Batch headers string for SLURM job scheduling.

posebench.models.ensemble_generation.main(cfg: DictConfig)[source]

Generate predictions for a protein-ligand target pair using an ensemble of methods.

posebench.models.ensemble_generation.predict_protein_structure_from_sequence(python_exec_path: str, structure_prediction_script_path: str, fasta_filepath: str, output_pdb_dir: str, chunk_size: int | None = None, cpu_only: bool = False, cpu_offload: bool = False, cuda_device_index: int = 0)[source]

Predict protein structure from amino acid sequence.

Parameters:
  • python_exec_path – Path to the Python executable with which to run Python scripts.

  • structure_prediction_script_path – Path to the ESMFold structure prediction script to run.

  • fasta_filepath – Path to the input FASTA file.

  • output_pdb_dir – Path to the output PDB directory.

  • chunk_size – Optional chunk size for structure prediction.

  • cpu_only – Whether to use CPU only for structure prediction.

  • cpu_offload – Whether to use CPU offloading for structure prediction.

  • cuda_device_index – The optional index of the CUDA device to use for structure prediction.

posebench.models.ensemble_generation.rank_ensemble_predictions(ensemble_predictions_dict: dict[str, list[tuple[str, str]]], name: str, cfg: DictConfig) dict[int, tuple[str, str, str, float]][source]

Rank the predictions to select the top prediction(s).

Parameters:
  • ensemble_predictions_dict – Dictionary of method names and their corresponding predictions.

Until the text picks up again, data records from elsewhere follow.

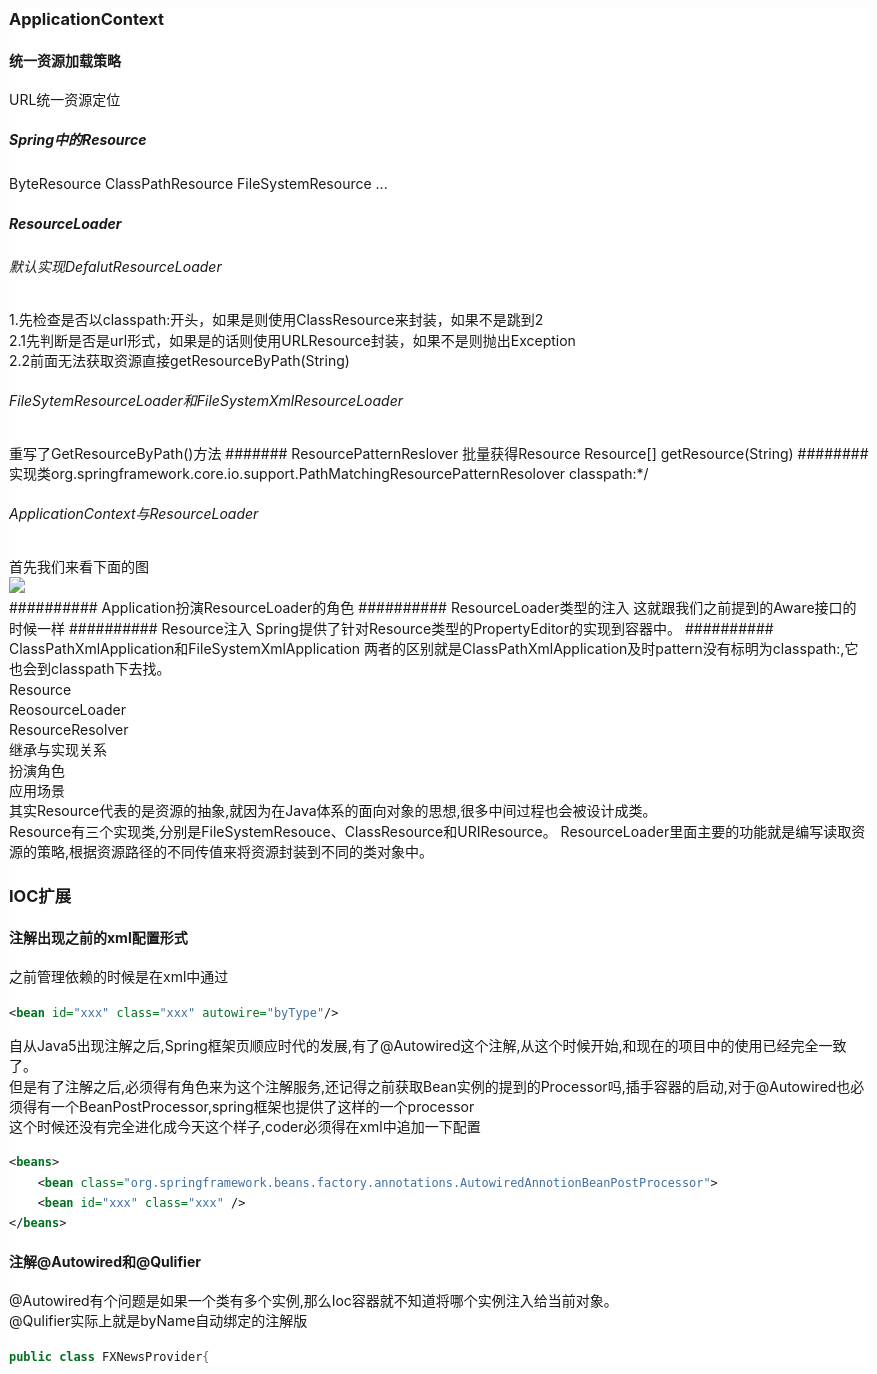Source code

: ### ApplicationContext
#### 统一资源加载策略
URL统一资源定位
##### Spring中的Resource
ByteResource
ClassPathResource
FileSystemResource
...
##### ResourceLoader
###### 默认实现DefalutResourceLoader
1.先检查是否以classpath:开头，如果是则使用ClassResource来封装，如果不是跳到2  
2.1先判断是否是url形式，如果是的话则使用URLResource封装，如果不是则抛出Exception  
2.2前面无法获取资源直接getResourceByPath(String)
###### FileSytemResourceLoader和FileSystemXmlResourceLoader
重写了GetResourceByPath()方法
####### ResourcePatternReslover
批量获得Resource
Resource[] getResource(String)
######## 实现类org.springframework.core.io.support.PathMatchingResourcePatternResolover
classpath:*/
###### ApplicationContext与ResourceLoader
首先我们来看下面的图  
![](https://raw.githubusercontent.com/aryangzhu/blogImage/master/ApplicationContext%E4%B8%8EResourceLoader.png)  
########## Application扮演ResourceLoader的角色
########## ResourceLoader类型的注入
这就跟我们之前提到的Aware接口的时候一样
########## Resource注入
Spring提供了针对Resource类型的PropertyEditor的实现到容器中。
########## ClassPathXmlApplication和FileSystemXmlApplication
两者的区别就是ClassPathXmlApplication及时pattern没有标明为classpath:,它也会到classpath下去找。  
Resource  
ReosourceLoader   
ResourceResolver  
继承与实现关系  
扮演角色  
应用场景  
其实Resource代表的是资源的抽象,就因为在Java体系的面向对象的思想,很多中间过程也会被设计成类。  
Resource有三个实现类,分别是FileSystemResouce、ClassResource和URIResource。
ResourceLoader里面主要的功能就是编写读取资源的策略,根据资源路径的不同传值来将资源封装到不同的类对象中。  
### IOC扩展
#### 注解出现之前的xml配置形式
之前管理依赖的时候是在xml中通过
```xml
<bean id="xxx" class="xxx" autowire="byType"/>
```
自从Java5出现注解之后,Spring框架页顺应时代的发展,有了@Autowired这个注解,从这个时候开始,和现在的项目中的使用已经完全一致了。  
但是有了注解之后,必须得有角色来为这个注解服务,还记得之前获取Bean实例的提到的Processor吗,插手容器的启动,对于@Autowired也必须得有一个BeanPostProcessor,spring框架也提供了这样的一个processor  
这个时候还没有完全进化成今天这个样子,coder必须得在xml中追加一下配置
```xml
<beans>
    <bean class="org.springframework.beans.factory.annotations.AutowiredAnnotionBeanPostProcessor">
    <bean id="xxx" class="xxx" />
</beans>
```
#### 注解@Autowired和@Qulifier
@Autowired有个问题是如果一个类有多个实例,那么Ioc容器就不知道将哪个实例注入给当前对象。  
@Qulifier实际上就是byName自动绑定的注解版
```java
public class FXNewsProvider{
```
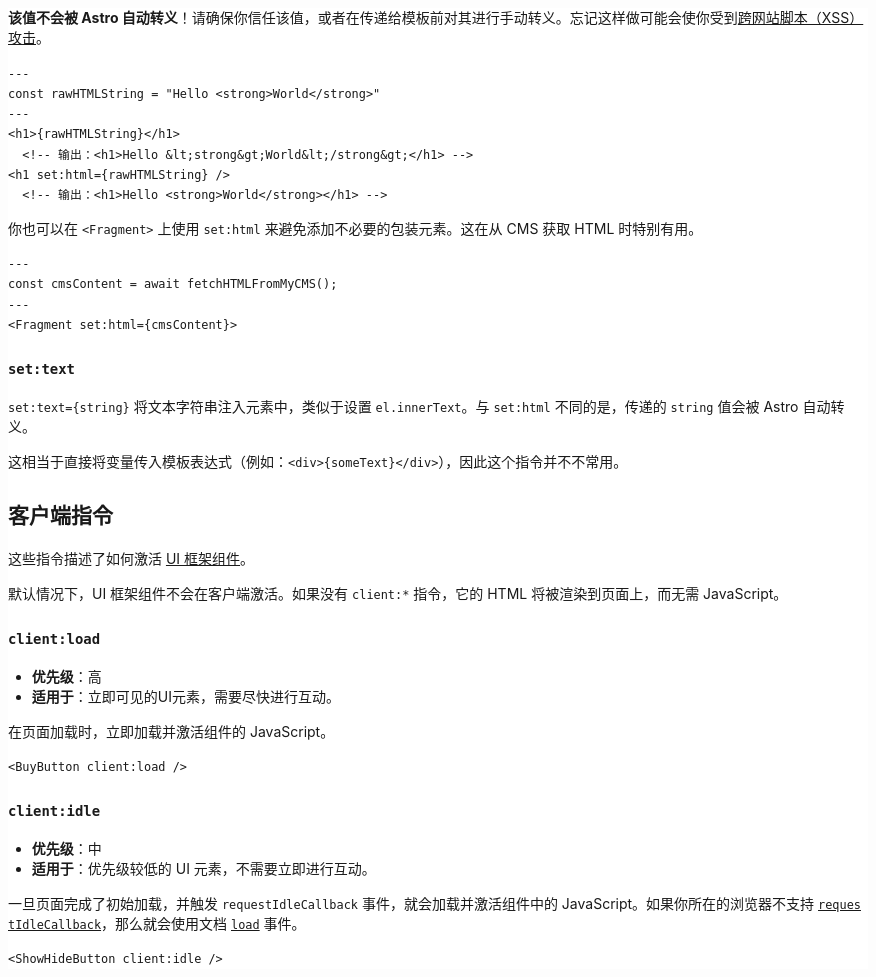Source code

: **该值不会被 Astro 自动转义**！请确保你信任该值，或者在传递给模板前对其进行手动转义。忘记这样做可能会使你受到[跨网站脚本（XSS）攻击](https://owasp.org/www-community/attacks/xss/)。

```astro
---
const rawHTMLString = "Hello <strong>World</strong>"
---
<h1>{rawHTMLString}</h1>
  <!-- 输出：<h1>Hello &lt;strong&gt;World&lt;/strong&gt;</h1> -->
<h1 set:html={rawHTMLString} />
  <!-- 输出：<h1>Hello <strong>World</strong></h1> -->
```

你也可以在 `<Fragment>` 上使用 `set:html` 来避免添加不必要的包装元素。这在从 CMS 获取 HTML 时特别有用。

```astro
---
const cmsContent = await fetchHTMLFromMyCMS();
---
<Fragment set:html={cmsContent}>
```

### `set:text`

`set:text={string}` 将文本字符串注入元素中，类似于设置 `el.innerText`。与 `set:html` 不同的是，传递的 `string` 值会被 Astro 自动转义。

这相当于直接将变量传入模板表达式（例如：`<div>{someText}</div>`），因此这个指令并不不常用。

## 客户端指令

这些指令描述了如何激活 [UI 框架组件](/zh-cn/core-concepts/framework-components/)。

默认情况下，UI 框架组件不会在客户端激活。如果没有 `client:*` 指令，它的 HTML 将被渲染到页面上，而无需 JavaScript。

### `client:load`

- **优先级**：高
- **适用于**：立即可见的UI元素，需要尽快进行互动。

在页面加载时，立即加载并激活组件的 JavaScript。

```astro
<BuyButton client:load />
```

### `client:idle`

- **优先级**：中
- **适用于**：优先级较低的 UI 元素，不需要立即进行互动。

一旦页面完成了初始加载，并触发 `requestIdleCallback` 事件，就会加载并激活组件中的 JavaScript。如果你所在的浏览器不支持 [`requestIdleCallback`](https://developer.mozilla.org/en-US/docs/Web/API/Window/requestIdleCallback)，那么就会使用文档 [`load`](https://developer.mozilla.org/en-US/docs/Web/API/Window/load_event) 事件。

```astro
<ShowHideButton client:idle />
```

  • name – Name of the target protein-ligand pair.

  • cfg – Configuration dictionary for runtime arguments.

Returns:

Dictionary of consensus-ranked predictions indexed by each prediction’s consensus ranking and valued as its method name, output protein filepath, output ligand filepath, and average pairwise RMSD or Vina energy score.

posebench.models.ensemble_generation.rank_key(file_path: str) float[source]

Define a custom key for ranking the predictions.

Parameters:

file_path – Path to the file to rank.

Returns:

The rank key for the file.

posebench.models.ensemble_generation.rfaa_get_chain_letter(index: int) str[source]

Get the RFAA chain letter based on index.

posebench.models.ensemble_generation.save_ranked_predictions(ranked_predictions: dict[int, tuple[str, str, str, float]], protein_input_filepath: str, name: str, ligand_numbers: str | list[int] | None, ligand_names: str | list[str] | None, ligand_tasks: str | None, cfg: DictConfig)[source]

Save the top-ranked predictions to the output directory.

Parameters:
  • ranked_predictions – Dictionary of ranked predictions indexed by each prediction’s ranking and valued as its method name, output protein filepath, output ligand filepath, and average pairwise RMSD or Vina energy score.

  • protein_input_filepath – Path to the input protein structure PDB file.

  • name – Name of the target protein-ligand pair.

  • ligand_numbers – Optional list of ligand numbers represented as a _-delimited string or a list of integers.

  • ligand_names – Optional list of ligand names represented as a _-delimited string or a list of strings.

  • ligand_tasks – Optional ligand tasks specification.

  • cfg – Configuration dictionary for runtime arguments.